*WHAT NEEDS TO BE DONE*
The answer must consist only of the lines from the line with "Document page, 1275x1650 pixels." to the line with "For every layout element, output its label, transcribe", both included, exactly as they stand below.

*DATA FOR PROCESSING*
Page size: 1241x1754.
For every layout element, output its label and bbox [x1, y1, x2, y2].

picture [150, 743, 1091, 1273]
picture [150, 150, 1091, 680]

...

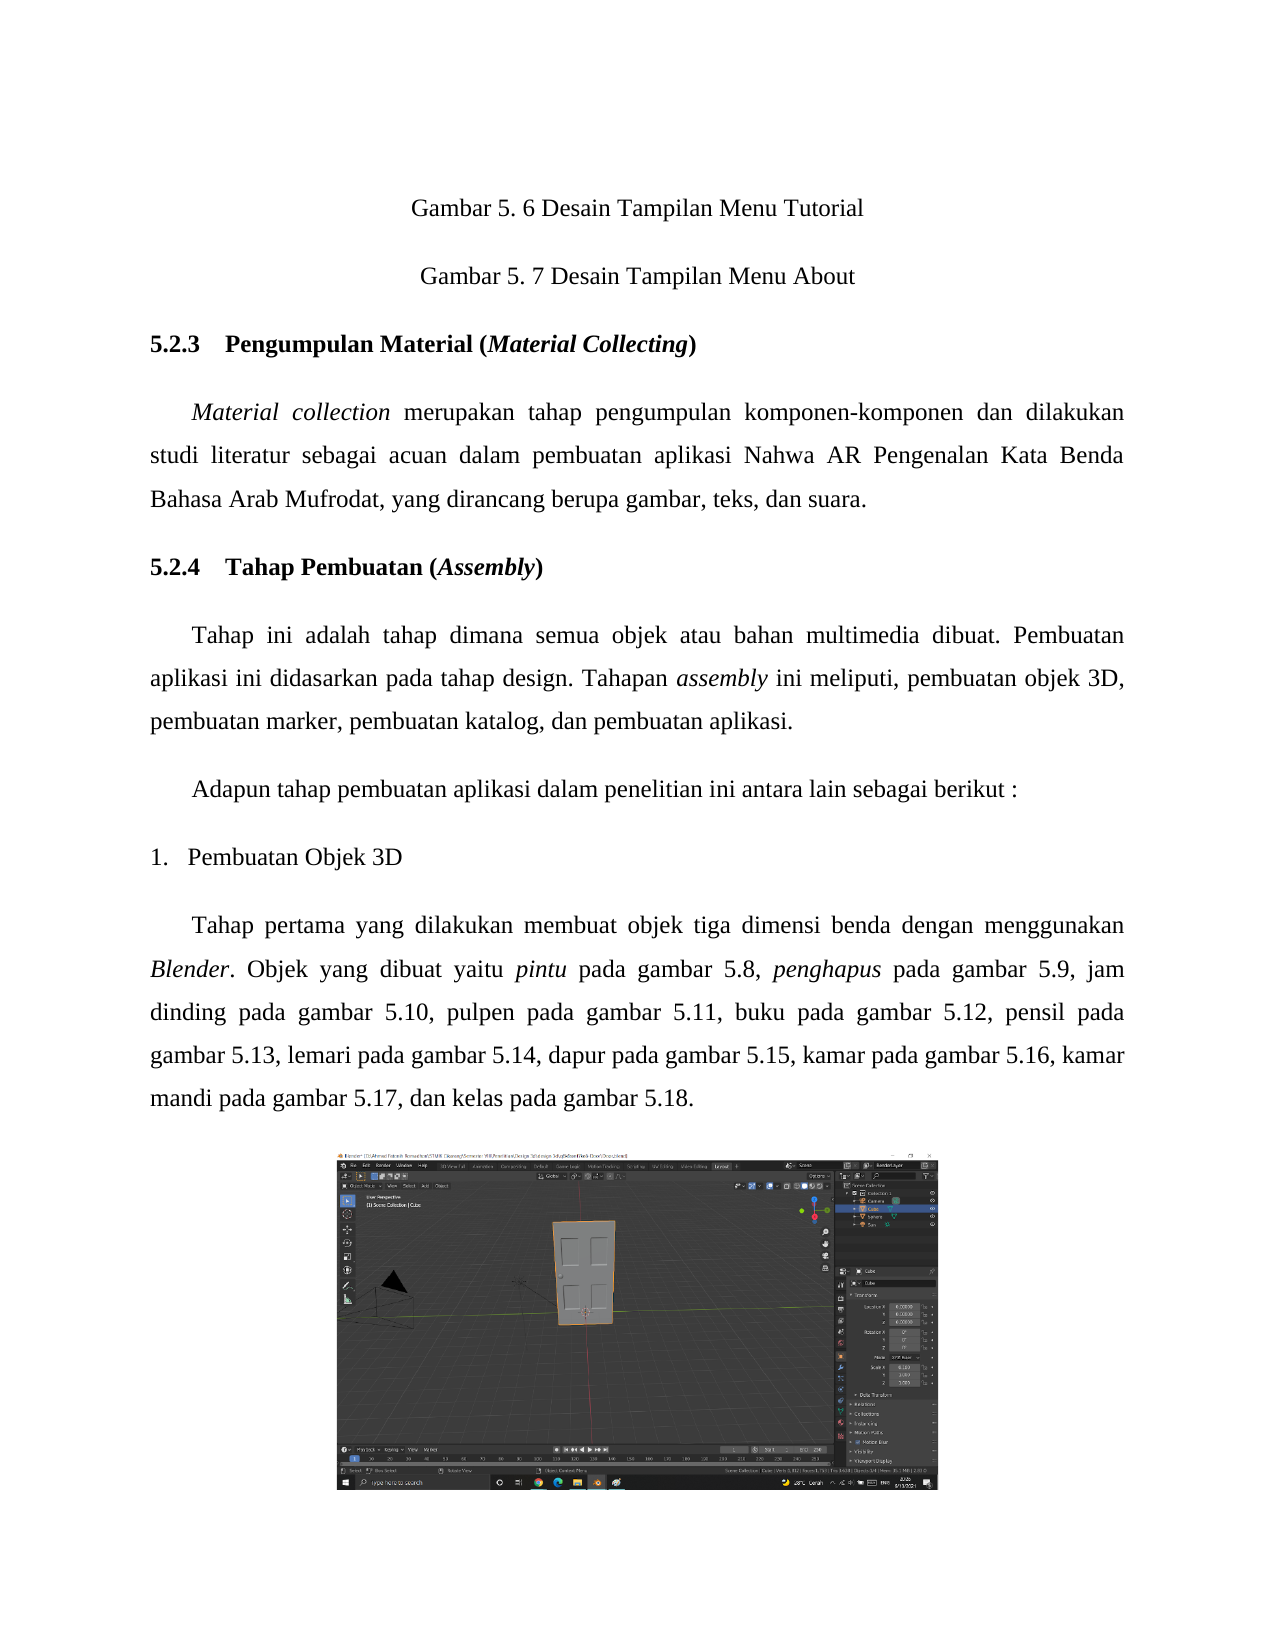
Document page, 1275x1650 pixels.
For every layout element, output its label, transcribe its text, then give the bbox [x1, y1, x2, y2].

*SOLVED PROBLEM*
Document page, 1275x1650 pixels.
For every layout element, output its label, transcribe its text, then give the bbox [x1, y1, x2, y2].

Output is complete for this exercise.